**List of tasks:**
1 – Reproduce the stretch of the article on Jane Cline's case from "The Supreme Court" through "filing the brief.", substituting "appeal" for "petition".
2 – Resume the article on Jane Cline's case from the point where it stops.

**Reading text:**
Content starts

Cline's case, which his widow has taken up, has drawn support from a Washington-based public interest law firm that specializes in consumer protection and U.S. Supreme Court litigation. Leslie Brueckner, a lawyer with the firm, said she offered her assistance after learning of Cline's story from The New York Times.
The Supreme Court is a longshot for most litigants, but it represents Jane Cline's last hope, her attorneys said. The justices hear only about 1 percent of the cases presented to them each year.
Still, Brueckner said she believes the facts of the case are compelling enough that there is a good chance the justices will take the case. "This case might meet every criteria imaginable," she said. "I am as confident as I have ever been."
Lawyers for the defendants, Ashland Inc., Chevron Phillips Chemical and ExxonMobil Corp., will have 30 days to respond in writing to the plaintiff's petition to the high court. Mobile lawyer George Walker, who represents the companies, said he did not want to comment in detail on the legal arguments until filing the brief.
"Certainly we're going to file a response," he said. "We do not think there is a substantial federal issue, or any federal issue."
Fight of 'due process'
The plaintiff's brief to the U.S. Supreme Court argues that Alabama has violated the 14th Amendment by denying Cline "due process of law." The brief cites a lengthy list of cases, some dating back more than a century, in which the justices affirmed the right of people to have their day in court.

Content ends

Stored items from a collection:
Content starts

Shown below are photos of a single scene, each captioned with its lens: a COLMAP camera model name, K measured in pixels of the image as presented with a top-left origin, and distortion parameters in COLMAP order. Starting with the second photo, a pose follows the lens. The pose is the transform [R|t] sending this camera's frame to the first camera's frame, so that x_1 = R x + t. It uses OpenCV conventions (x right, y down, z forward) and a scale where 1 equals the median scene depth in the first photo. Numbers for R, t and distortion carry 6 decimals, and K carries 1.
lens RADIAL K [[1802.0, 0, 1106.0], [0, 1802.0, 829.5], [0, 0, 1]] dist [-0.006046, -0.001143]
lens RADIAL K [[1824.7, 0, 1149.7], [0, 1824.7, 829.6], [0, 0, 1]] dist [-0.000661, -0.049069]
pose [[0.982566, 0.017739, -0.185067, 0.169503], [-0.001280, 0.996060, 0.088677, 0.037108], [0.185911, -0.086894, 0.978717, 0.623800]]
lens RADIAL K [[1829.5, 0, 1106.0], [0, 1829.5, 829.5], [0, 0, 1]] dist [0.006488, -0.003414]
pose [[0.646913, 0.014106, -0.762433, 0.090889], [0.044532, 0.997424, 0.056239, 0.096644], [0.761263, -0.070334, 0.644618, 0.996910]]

Content ends

**Per-task answers:**
1 –
The Supreme Court is a longshot for most litigants, but it represents Jane Cline's last hope, her attorneys said. The justices hear only about 1 percent of the cases presented to them each year.
Still, Brueckner said she believes the facts of the case are compelling enough that there is a good chance the justices will take the case. "This case might meet every criteria imaginable," she said. "I am as confident as I have ever been."
Lawyers for the defendants, Ashland Inc., Chevron Phillips Chemical and ExxonMobil Corp., will have 30 days to respond in writing to the plaintiff's appeal to the high court. Mobile lawyer George Walker, who represents the companies, said he did not want to comment in detail on the legal arguments until filing the brief.

2 –
"You can't have a cause of action and then never have an opportunity to file it," said Robert Palmer, a Birmingham lawyer who has represented Cline from the beginning.
In addition, the lawyers argue, the Alabama Supreme Court's decision conflicts with other state high courts and with U.S. courts of appeal. Various federal appeals courts have issued decisions on the topic of statute of limitations that contradict Alabama's position and that conflict with one another -- another factor that the U.S. Supreme Court looks for when deciding which cases to take.
While other states have struggled with the disputes over statutes of limitations, the brief argues, no other state has interpreted the issue the way that Alabama has.
"In this respect, Alabama is entirely unique," the brief states. "Alabama is the only state in this country in which a toxic tort personal injury claim is deemed to have accrued, for the purposes of the statute of limitations, before there is a manifest present injury."
As Brueckner put it, "This case is far more outrageous than these other cases."
In their January opinion affirming the dismissal of Cline's lawsuit, five state Supreme Court justices wrote that the statute of limitations question was one for the Legislature to decide.
Lawmakers did change those rules in 1980 -- in response to a landmark court ruling the previous year -- but only pertaining to asbestos. Since then, lawmakers have failed to act on proposals to apply the rules to all toxins.
The brief asking the Supreme Court to take up the case calls the Alabama interpretation of the statute of limitations a "manifest injustice" that the state's courts and Legislature have been unwilling to address.
"Clearly, the buck is being passed in the state of Alabama, and the price is ultimately being paid by victims like Jack Cline, who are being deprived of their right to seek any redress for their injuries," the brief states.
Jane Cline has said she believes that the court battle was what sustained her husband through the leukemia. He died at age 67, days after learning the state Supreme Court had upheld the dismissal of his case.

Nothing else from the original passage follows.